-- Requirement A --
Answer these questions from the urinary incontinence text:
(i) What percentage of the elderly in long-term care facilities does urinary incontinence affect?
(ii) At any age, how does the rate of urinary incontinence in females compare with the rate in males?
(iii) Which type of urinary incontinence is involuntary leakage accompanied by or immediately preceded by urgency?
-- Requirement B --
Extract the part of the urinary incontinence text that opens with the words containing "Practice Essentials" and closes with "than in males.".

-- Document segment --
======
Urology Articles

Urinary Incontinence

Practice Essentials

Urinary incontinence is an underdiagnosed and underreported problem that increases with age—affecting 50-84% of the elderly in long-term care facilities [1] —and at any age is more than twice as common in females than in males.

Signs and symptoms

Types of urinary incontinence

  • Stress: Urine leakage associated with increased abdominal pressure from laughing, sneezing, coughing, climbing stairs, or other physical stressors on the abdominal cavity and, thus, the bladder [2, 3, 4]
  • Urge: Involuntary leakage accompanied by or immediately preceded by urgency
  • Mixed: A combination of stress and urge incontinence, marked by involuntary leakage associated with urgency and also with exertion, effort, sneezing, or coughing
  • Functional: The inability to hold urine due to reasons other than neuro-urologic and lower urinary tract dysfunction (eg, delirium, psychiatric disorders, urinary infection, impaired mobility)
======
-- Data excerpts --
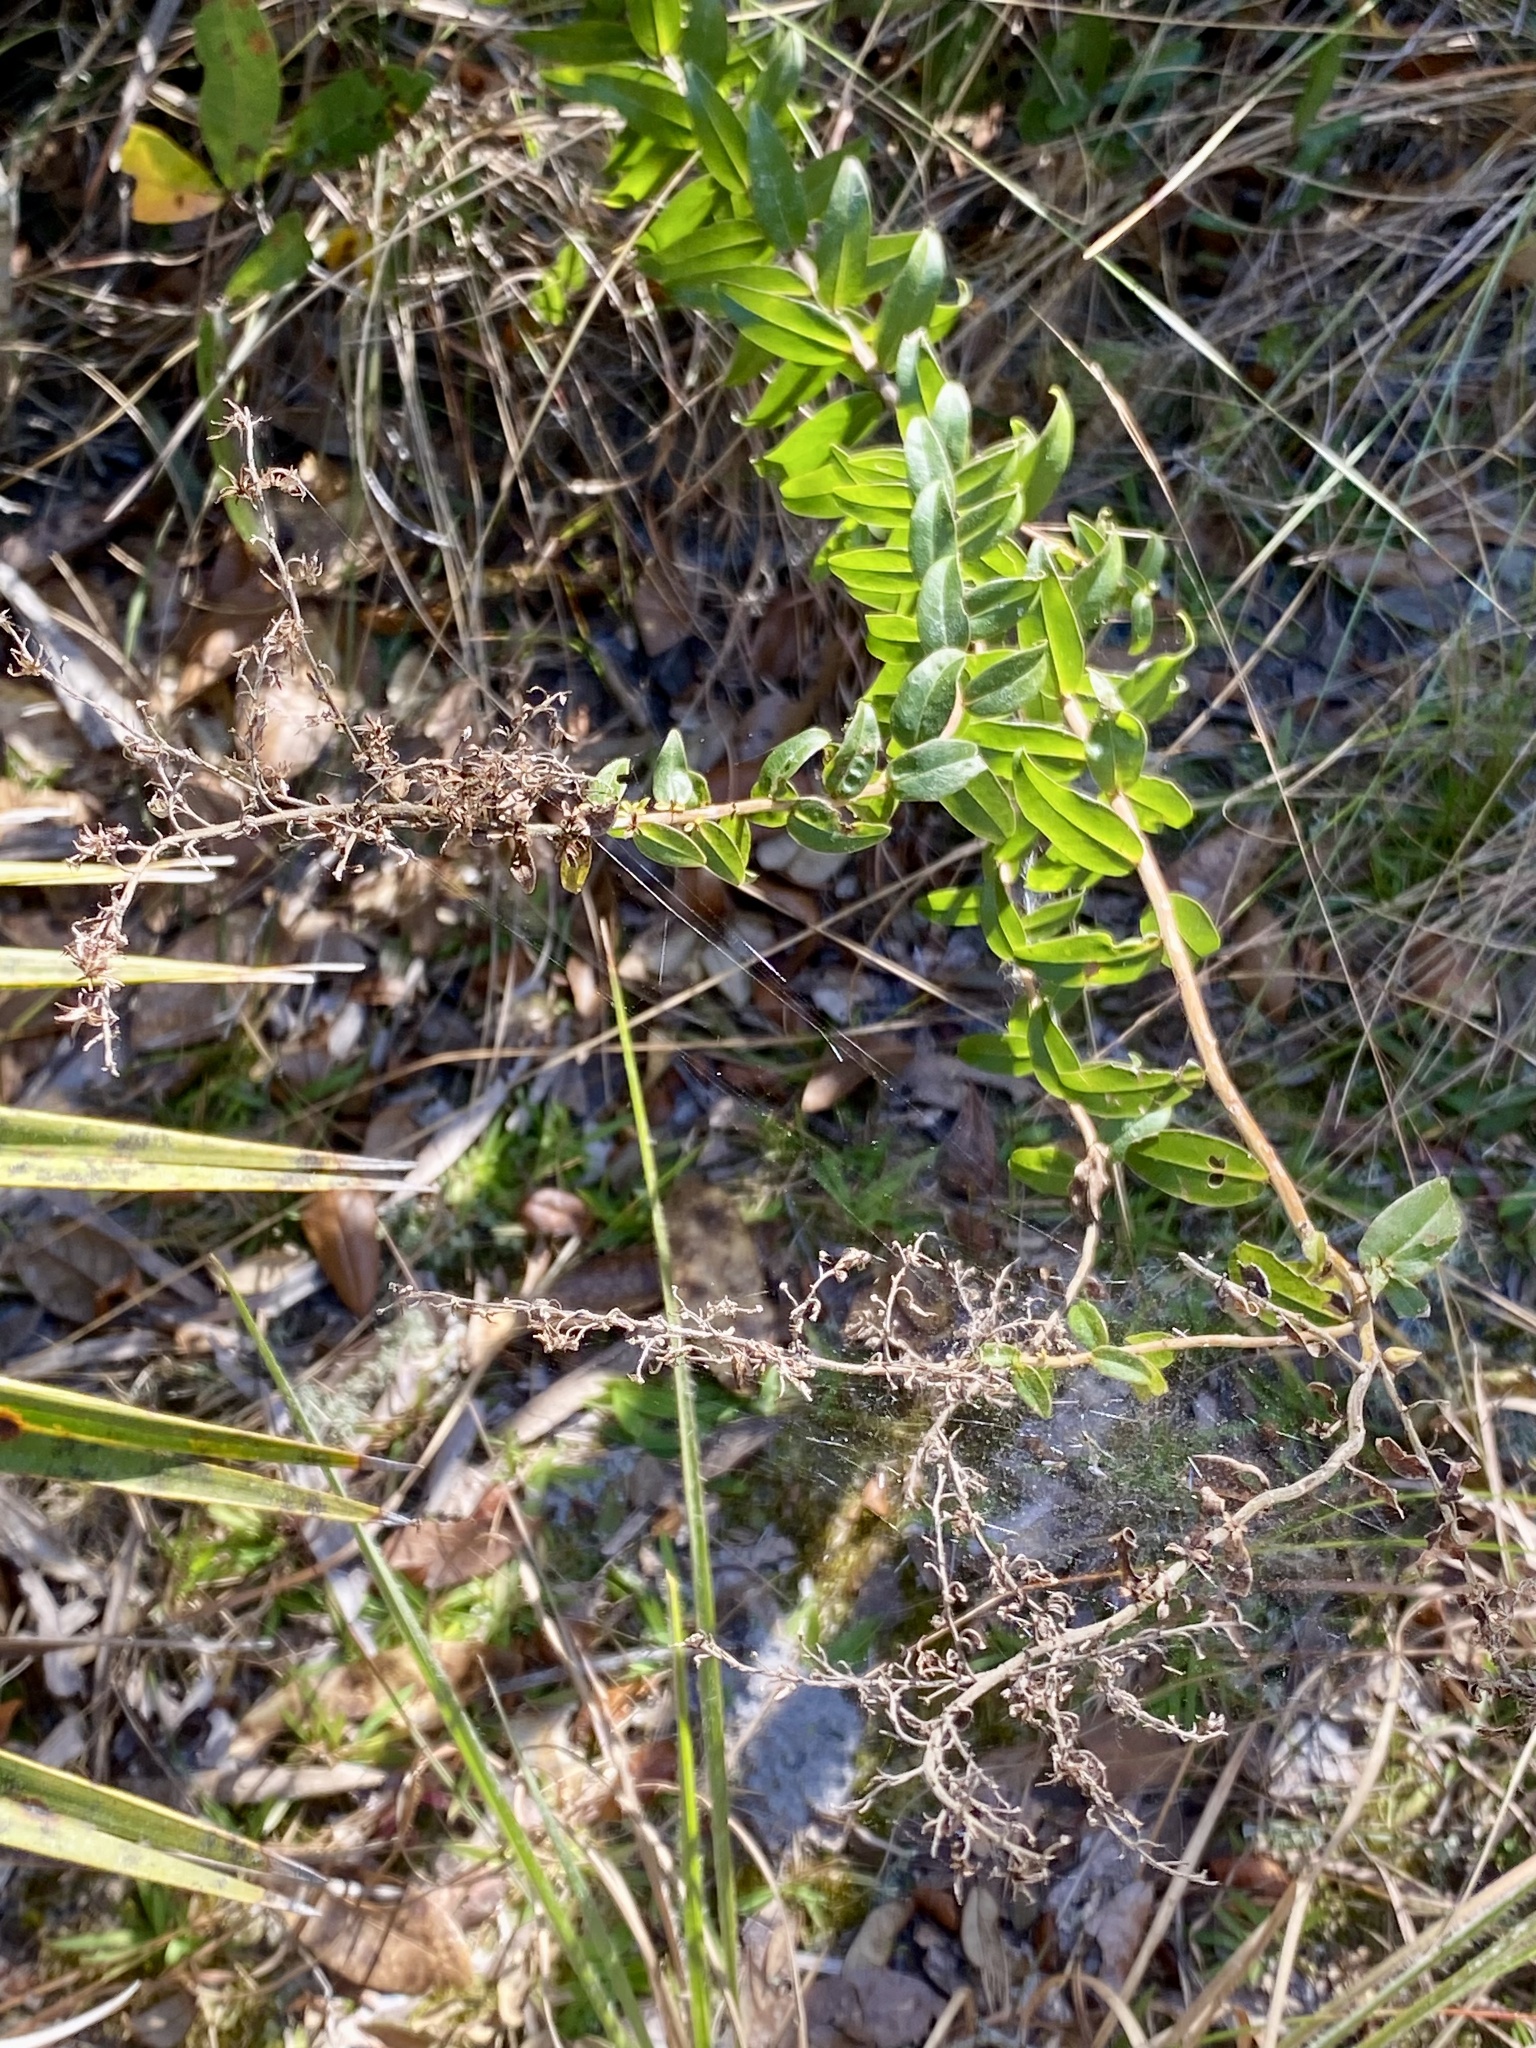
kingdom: Plantae
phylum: Tracheophyta
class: Magnoliopsida
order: Asterales
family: Asteraceae
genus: Solidago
======
-- Your response A --
(i) 50-84%
(ii) It is more than twice as common in females as in males.
(iii) Urge incontinence

-- Your response B --
Practice Essentials

Urinary incontinence is an underdiagnosed and underreported problem that increases with age—affecting 50-84% of the elderly in long-term care facilities [1] —and at any age is more than twice as common in females than in males.